Tom Cundall is Yeates’ central character, an erudite chap who hates war but feels he has to do his duty, and is spurred on by his attachment to his comrades in the squadron. Cundall loves flying—he enjoys aerobatics, “strafing” the cars of Allied staff officers and drinking in the majesty of a sunset. He doesn’t really mind aerial combat, feeling that the German pilots facing him are generally unaggressive and often flying inferior aircraft. (“Both Albatros and Pfalz had a wonderful respect for Camels, and it was necessary to go about in small formations to get them to so much as fire a shot from above, let alone dog-fight.”) But because of the tremendous casualties, he detests the close air support to which the Camel squadrons were assigned. (“If only Tom could throw off the feeling of terror that gripped his vitals when he went near the gun-bristling earth: but it was as though fear had gathered there like an invisible gas, and everytime he dived into it, he was inevitably overcome.”) Indeed, the loss rate of ground attack aircraft was so great that it affected RAF thinking after World War I to the extent that neither aircraft nor tactics were created for that mission until well into World War II.

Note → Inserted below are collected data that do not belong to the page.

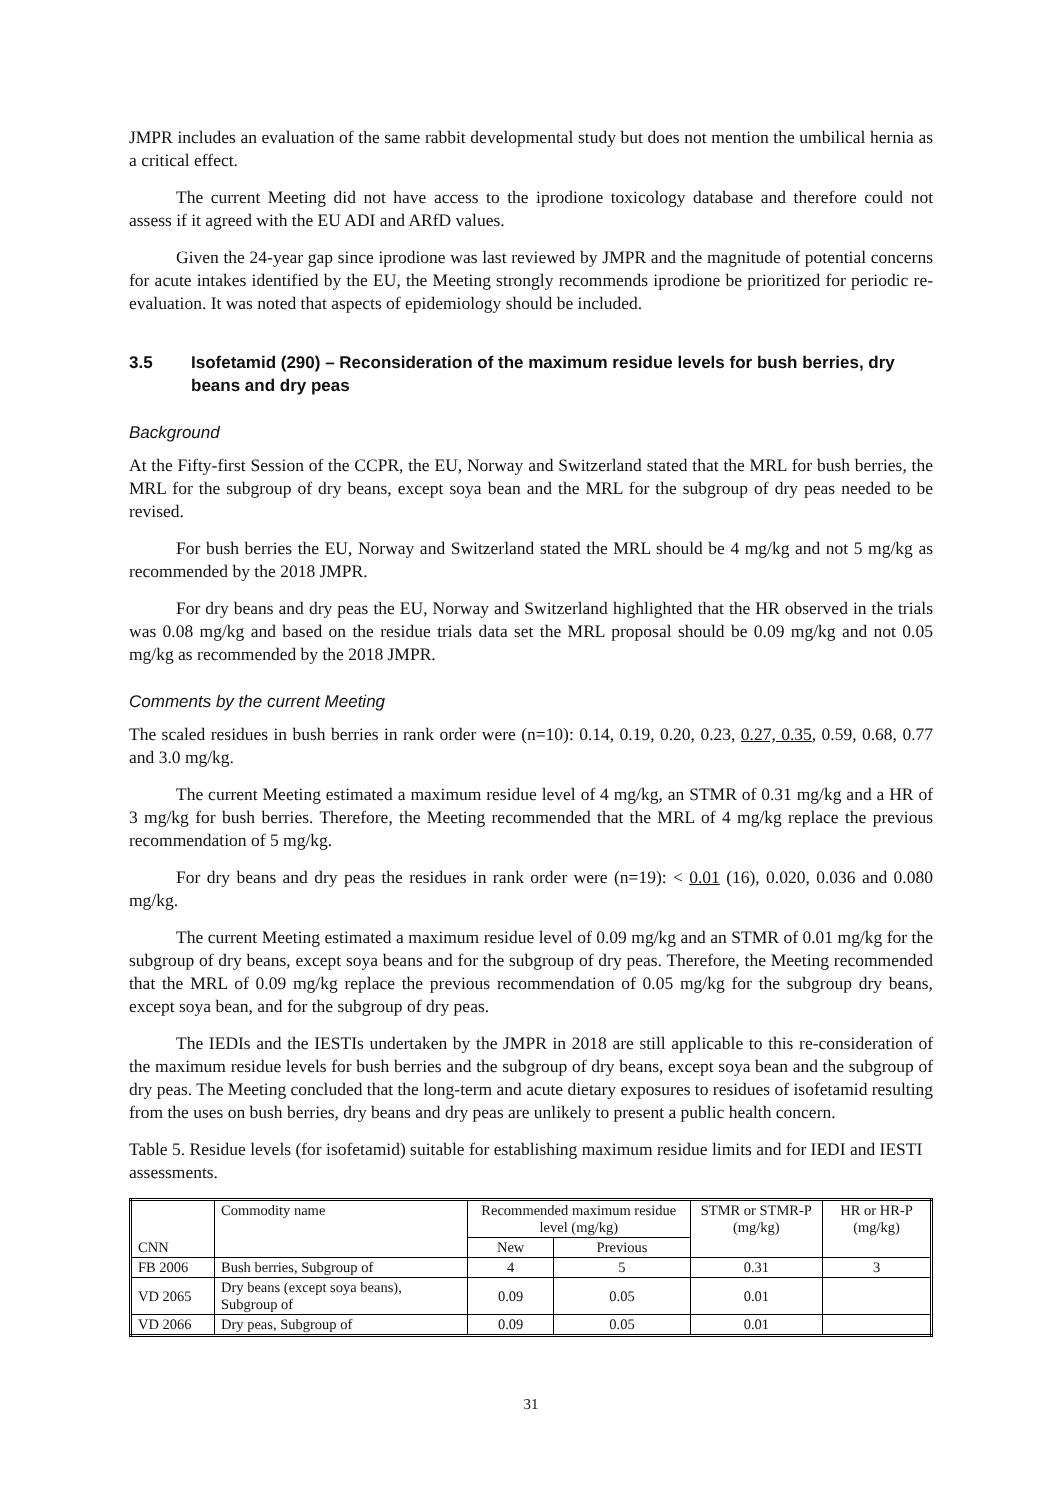JMPR includes an evaluation of the same rabbit developmental study but does not mention the umbilical hernia as a critical effect.
The current Meeting did not have access to the iprodione toxicology database and therefore could not assess if it agreed with the EU ADI and ARfD values.
Given the 24-year gap since iprodione was last reviewed by JMPR and the magnitude of potential concerns for acute intakes identified by the EU, the Meeting strongly recommends iprodione be prioritized for periodic re-evaluation. It was noted that aspects of epidemiology should be included.
3.5 Isofetamid (290) – Reconsideration of the maximum residue levels for bush berries, dry beans and dry peas
Background
At the Fifty-first Session of the CCPR, the EU, Norway and Switzerland stated that the MRL for bush berries, the MRL for the subgroup of dry beans, except soya bean and the MRL for the subgroup of dry peas needed to be revised.
For bush berries the EU, Norway and Switzerland stated the MRL should be 4 mg/kg and not 5 mg/kg as recommended by the 2018 JMPR.
For dry beans and dry peas the EU, Norway and Switzerland highlighted that the HR observed in the trials was 0.08 mg/kg and based on the residue trials data set the MRL proposal should be 0.09 mg/kg and not 0.05 mg/kg as recommended by the 2018 JMPR.
Comments by the current Meeting
The scaled residues in bush berries in rank order were (n=10): 0.14, 0.19, 0.20, 0.23, 0.27, 0.35, 0.59, 0.68, 0.77 and 3.0 mg/kg.
The current Meeting estimated a maximum residue level of 4 mg/kg, an STMR of 0.31 mg/kg and a HR of 3 mg/kg for bush berries. Therefore, the Meeting recommended that the MRL of 4 mg/kg replace the previous recommendation of 5 mg/kg.
For dry beans and dry peas the residues in rank order were (n=19): < 0.01 (16), 0.020, 0.036 and 0.080 mg/kg.
The current Meeting estimated a maximum residue level of 0.09 mg/kg and an STMR of 0.01 mg/kg for the subgroup of dry beans, except soya beans and for the subgroup of dry peas. Therefore, the Meeting recommended that the MRL of 0.09 mg/kg replace the previous recommendation of 0.05 mg/kg for the subgroup dry beans, except soya bean, and for the subgroup of dry peas.
The IEDIs and the IESTIs undertaken by the JMPR in 2018 are still applicable to this re-consideration of the maximum residue levels for bush berries and the subgroup of dry beans, except soya bean and the subgroup of dry peas. The Meeting concluded that the long-term and acute dietary exposures to residues of isofetamid resulting from the uses on bush berries, dry beans and dry peas are unlikely to present a public health concern.
Table 5. Residue levels (for isofetamid) suitable for establishing maximum residue limits and for IEDI and IESTI assessments.
| CNN | Commodity name | Recommended maximum residue level (mg/kg) | | STMR or STMR-P (mg/kg) | HR or HR-P (mg/kg) |
| --- | --- | --- | --- | --- | --- |
| | | New | Previous | | |
| FB 2006 | Bush berries, Subgroup of | 4 | 5 | 0.31 | 3 |
| VD 2065 | Dry beans (except soya beans), Subgroup of | 0.09 | 0.05 | 0.01 | |
| VD 2066 | Dry peas, Subgroup of | 0.09 | 0.05 | 0.01 | |
31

Yeates paints an almost cozy picture of life at the front with a Camel squadron. Cundall enjoys his comrades, even though he knows better than to become too attached to anyone, given that death continually stalks them all. (“Tom always found something slightly touching in the sight of Chadwick giving himself so earnestly and completely to his mandolin.”) Yeates’ experience permits him to recount the relationships of the British fliers with their American and “colonial” counterparts, and also provides insight into the routine of a combat pilot.
He’s at his best describing flying. Here’s how he depicts ascending through a lowering sky in a Camel: “The cloud was dense; he could hardly see his wingtips. Watching his altimeter, he climbed….There was vibration. He pushed the stick forward but it didn’t seem to make any difference. Then—God, what a jerk! His head banged against the centre-section of the top plane. What the hell was happening?…He was out of the clouds and the earth was all round him—spinning like hell. God, the engine was on, he was done for! He pulled back the fine adjustment and put the stick right forward against the dashboard with full left rudder. The engine stopped. He was diving vertically; no room to get out; death.” That passage will resonate with anyone who’s encountered vertigo in flight.

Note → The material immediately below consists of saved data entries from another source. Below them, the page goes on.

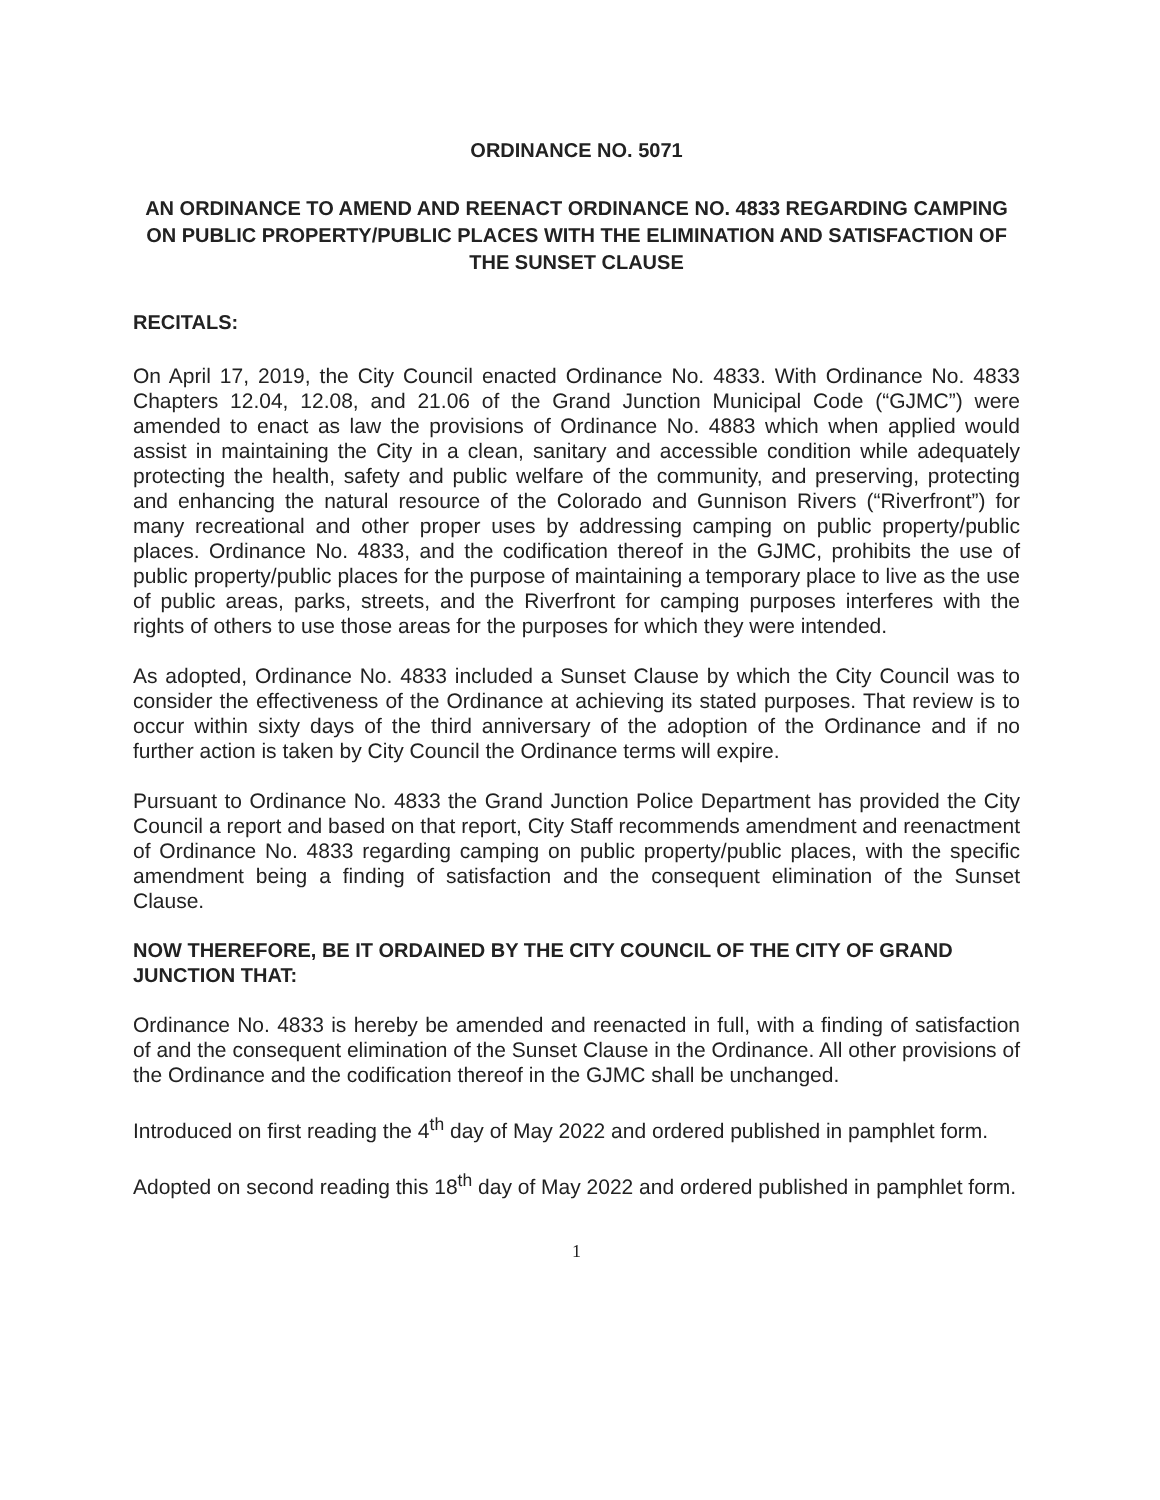ORDINANCE NO. 5071
AN ORDINANCE TO AMEND AND REENACT ORDINANCE NO. 4833 REGARDING CAMPING ON PUBLIC PROPERTY/PUBLIC PLACES WITH THE ELIMINATION AND SATISFACTION OF THE SUNSET CLAUSE
RECITALS:
On April 17, 2019, the City Council enacted Ordinance No. 4833. With Ordinance No. 4833 Chapters 12.04, 12.08, and 21.06 of the Grand Junction Municipal Code (“GJMC”) were amended to enact as law the provisions of Ordinance No. 4883 which when applied would assist in maintaining the City in a clean, sanitary and accessible condition while adequately protecting the health, safety and public welfare of the community, and preserving, protecting and enhancing the natural resource of the Colorado and Gunnison Rivers (“Riverfront”) for many recreational and other proper uses by addressing camping on public property/public places. Ordinance No. 4833, and the codification thereof in the GJMC, prohibits the use of public property/public places for the purpose of maintaining a temporary place to live as the use of public areas, parks, streets, and the Riverfront for camping purposes interferes with the rights of others to use those areas for the purposes for which they were intended.
As adopted, Ordinance No. 4833 included a Sunset Clause by which the City Council was to consider the effectiveness of the Ordinance at achieving its stated purposes. That review is to occur within sixty days of the third anniversary of the adoption of the Ordinance and if no further action is taken by City Council the Ordinance terms will expire.
Pursuant to Ordinance No. 4833 the Grand Junction Police Department has provided the City Council a report and based on that report, City Staff recommends amendment and reenactment of Ordinance No. 4833 regarding camping on public property/public places, with the specific amendment being a finding of satisfaction and the consequent elimination of the Sunset Clause.
NOW THEREFORE, BE IT ORDAINED BY THE CITY COUNCIL OF THE CITY OF GRAND JUNCTION THAT:
Ordinance No. 4833 is hereby be amended and reenacted in full, with a finding of satisfaction of and the consequent elimination of the Sunset Clause in the Ordinance. All other provisions of the Ordinance and the codification thereof in the GJMC shall be unchanged.
Introduced on first reading the 4<sup>th</sup> day of May 2022 and ordered published in pamphlet form.
Adopted on second reading this 18<sup>th</sup> day of May 2022 and ordered published in pamphlet form.
1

The combat scenes are equally authentic. (“Tom slithered about, earnestly considering his own safety. The pilot of the Albatros had to come out of his spiral at last, but not above five hundred feet. Mac was waiting for this and with superb quickness he flicked into position a dozen yards behind the Albatros’ tail and fired a burst. It dived to earth.”)
Perhaps the book’s most satisfying aspect is the characterization of Tom Cundall as Yeates himself must have been: an earnest, sensible man fearful at the thought of death, but driven to hold up his end with his comrades—a workman hero, doing his best although he knows survival is as much a matter of chance as skill. It’s too bad Yeates was denied the accolades due him; he earned them twice, once battling the Hun, and once battling the critics and the public.